If packet boundaries are important, you could use UDP but then the packet order might change or some packets might be lost on the way without you knowing.
The newer SCTP protocol behaves much like TCP (lost packets are resend, packet ordering is retained) but with SCTP sockets you can send packets so that receiver gets exactly the same packet.

how to make SIP protocol more reliable using UDP

Actually We are doing thesis work where we need to make 10 voip phones which are SIP based connected with each other.So they can call and talk among each other.Also we want to add video calls access.Another question is it possible video calls on SIP.
SIP already has built in reliability measures, most of which are specifically to cope with unreliable transports such as UDP. You should read the section in the SIP RFC on Transactions to gain an understanding of how it works. One aspect missing from the SIP RFC is reliability for provisional responses and the supplementary RFC3262 deals with that.
SIP is agnostic to the type of sessions, such as voice or video, it sets up so yes it can be used to set up video calls. There are heaps of readily available SIP softphones around that already provide video, one example being x-lite.

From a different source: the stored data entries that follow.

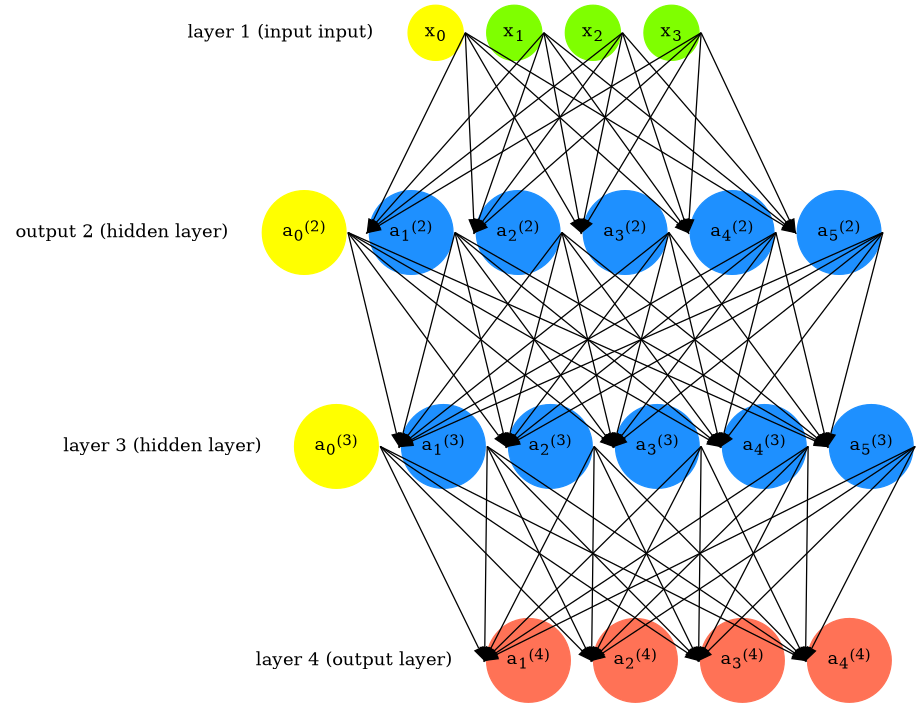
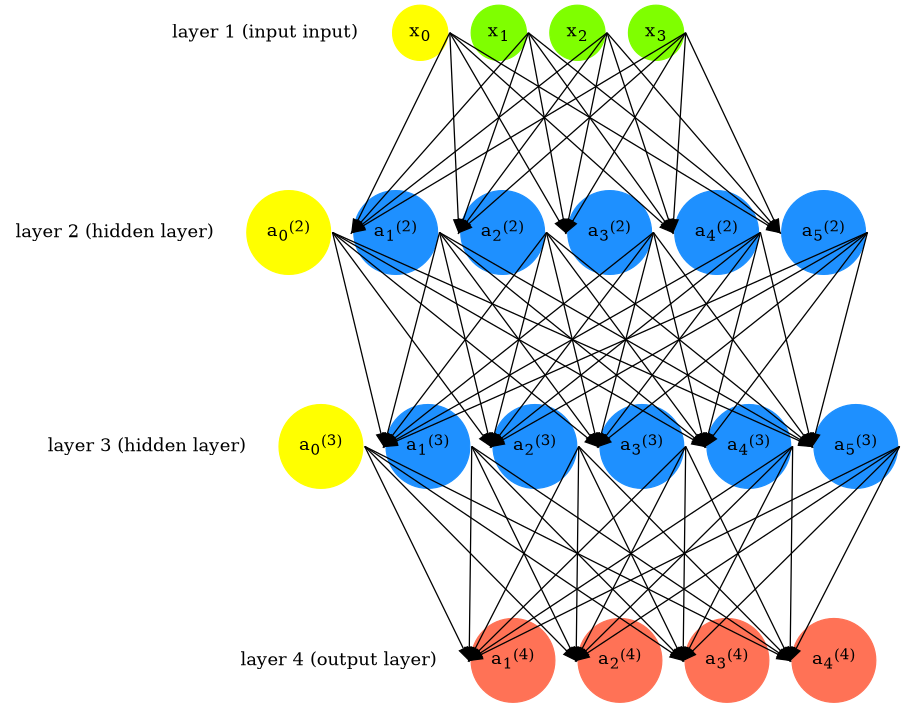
  digraph {
    rankdir=TB
    ranksep=1.4
    splines=false
    node [color=dodgerblue fillcolor=dodgerblue shape=circle style=filled]
    edge [headport=w style=solid tailport=e]
    n1 [color=yellow fillcolor=yellow label=<x<sub>0</sub>>]
    n2 [color=yellow fillcolor=yellow label=<a<sub>0</sub><sup>(2)</sup>>]
    n3 [color=yellow fillcolor=yellow label=<a<sub>0</sub><sup>(3)</sup>>]
    n4 [color=chartreuse fillcolor=chartreuse label=<x<sub>1</sub>>]
    n5 [color=chartreuse fillcolor=chartreuse label=<x<sub>2</sub>>]
    n6 [color=chartreuse fillcolor=chartreuse label=<x<sub>3</sub>>]
    n7 [label=<a<sub>1</sub><sup>(2)</sup>>]
    n8 [label=<a<sub>2</sub><sup>(2)</sup>>]
    n9 [label=<a<sub>3</sub><sup>(2)</sup>>]
    n10 [label=<a<sub>4</sub><sup>(2)</sup>>]
    n11 [label=<a<sub>5</sub><sup>(2)</sup>>]
    n12 [label=<a<sub>1</sub><sup>(3)</sup>>]
    n13 [label=<a<sub>2</sub><sup>(3)</sup>>]
    n14 [label=<a<sub>3</sub><sup>(3)</sup>>]
    n15 [label=<a<sub>4</sub><sup>(3)</sup>>]
    n16 [label=<a<sub>5</sub><sup>(3)</sup>>]
    n17 [color=coral1 fillcolor=coral1 label=<a<sub>1</sub><sup>(4)</sup>>]
    n18 [color=coral1 fillcolor=coral1 label=<a<sub>2</sub><sup>(4)</sup>>]
    n19 [color=coral1 fillcolor=coral1 label=<a<sub>3</sub><sup>(4)</sup>>]
    n20 [color=coral1 fillcolor=coral1 label=<a<sub>4</sub><sup>(4)</sup>>]
    n21 [label="layer 1 (input input)" shape=plaintext color="" fillcolor="" style=""]
-   n22 [label="output 2 (hidden layer)" shape=plaintext color="" fillcolor="" style=""]
+   n22 [label="layer 2 (hidden layer)" shape=plaintext color="" fillcolor="" style=""]
    n23 [label="layer 3 (hidden layer)" shape=plaintext color="" fillcolor="" style=""]
    n24 [label="layer 4 (output layer)" shape=plaintext color="" fillcolor="" style=""]
    subgraph sub_1 {
      n1
      n2
      n3
    }
    subgraph sub_2 {
      n4
      n5
      n6
    }
    subgraph sub_3 {
      n7
      n8
      n9
      n10
      n11
      n12
      n13
      n14
      n15
      n16
    }
    subgraph sub_4 {
      n17
      n18
      n19
      n20
    }
    subgraph sub_5 {
      rank=same
      n1
      n4
      n5
      n6
    }
    subgraph sub_6 {
      rank=same
      n2
      n7
      n8
      n9
      n10
      n11
    }
    subgraph sub_7 {
      rank=same
      n3
      n12
      n13
      n14
      n15
      n16
    }
    subgraph sub_8 {
      rank=same
      n17
      n18
      n19
      n20
    }
    subgraph sub_9 {
      rank=same
      n1
      n21
    }
    subgraph sub_10 {
      rank=same
      n2
      n22
    }
    subgraph sub_11 {
      rank=same
      n3
      n23
    }
    subgraph sub_12 {
      rank=same
      n17
      n24
    }
    n1 -> n4 [style=invis]
    n1 -> n7
    n1 -> n8
    n1 -> n9
    n1 -> n10
    n1 -> n11
    n2 -> n7 [style=invis]
    n2 -> n12
    n2 -> n13
    n2 -> n14
    n2 -> n15
    n2 -> n16
    n3 -> n12 [style=invis]
    n3 -> n17
    n3 -> n18
    n3 -> n19
    n3 -> n20
    n4 -> n5 [style=invis]
    n4 -> n7
    n4 -> n8
    n4 -> n9
    n4 -> n10
    n4 -> n11
    n5 -> n6 [style=invis]
    n5 -> n7
    n5 -> n8
    n5 -> n9
    n5 -> n10
    n5 -> n11
    n6 -> n7
    n6 -> n8
    n6 -> n9
    n6 -> n10
    n6 -> n11
    n7 -> n8 [style=invis]
    n7 -> n12
    n7 -> n13
    n7 -> n14
    n7 -> n15
    n7 -> n16
    n8 -> n9 [style=invis]
    n8 -> n12
    n8 -> n13
    n8 -> n14
    n8 -> n15
    n8 -> n16
    n9 -> n10 [style=invis]
    n9 -> n12
    n9 -> n13
    n9 -> n14
    n9 -> n15
    n9 -> n16
    n10 -> n11 [style=invis]
    n10 -> n12
    n10 -> n13
    n10 -> n14
    n10 -> n15
    n10 -> n16
    n11 -> n12
    n11 -> n13
    n11 -> n14
    n11 -> n15
    n11 -> n16
    n12 -> n13 [style=invis]
    n12 -> n17
    n12 -> n18
    n12 -> n19
    n12 -> n20
    n13 -> n14 [style=invis]
    n13 -> n17
    n13 -> n18
    n13 -> n19
    n13 -> n20
    n14 -> n15 [style=invis]
    n14 -> n17
    n14 -> n18
    n14 -> n19
    n14 -> n20
    n15 -> n16 [style=invis]
    n15 -> n17
    n15 -> n18
    n15 -> n19
    n15 -> n20
    n16 -> n17
    n16 -> n18
    n16 -> n19
    n16 -> n20
    n17 -> n18 [style=invis]
    n18 -> n19 [style=invis]
    n19 -> n20 [style=invis]
    n21 -> n1 [style=invis]
    n22 -> n2 [style=invis]
    n23 -> n3 [style=invis]
    n24 -> n17 [style=invis]
  }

To make it reliable you need to emulate the following two features:
For Calls
You need to sequence the packets.
One end needs to tell the other end that a sequenced packet is missing if this happens, and you probably want take jitter into account -- i.e., wait a small amount of time before you request a missing packet.
For protocol commands
You need to ackknowledge command packets -- if a command is not acknowledged it has to be sent again.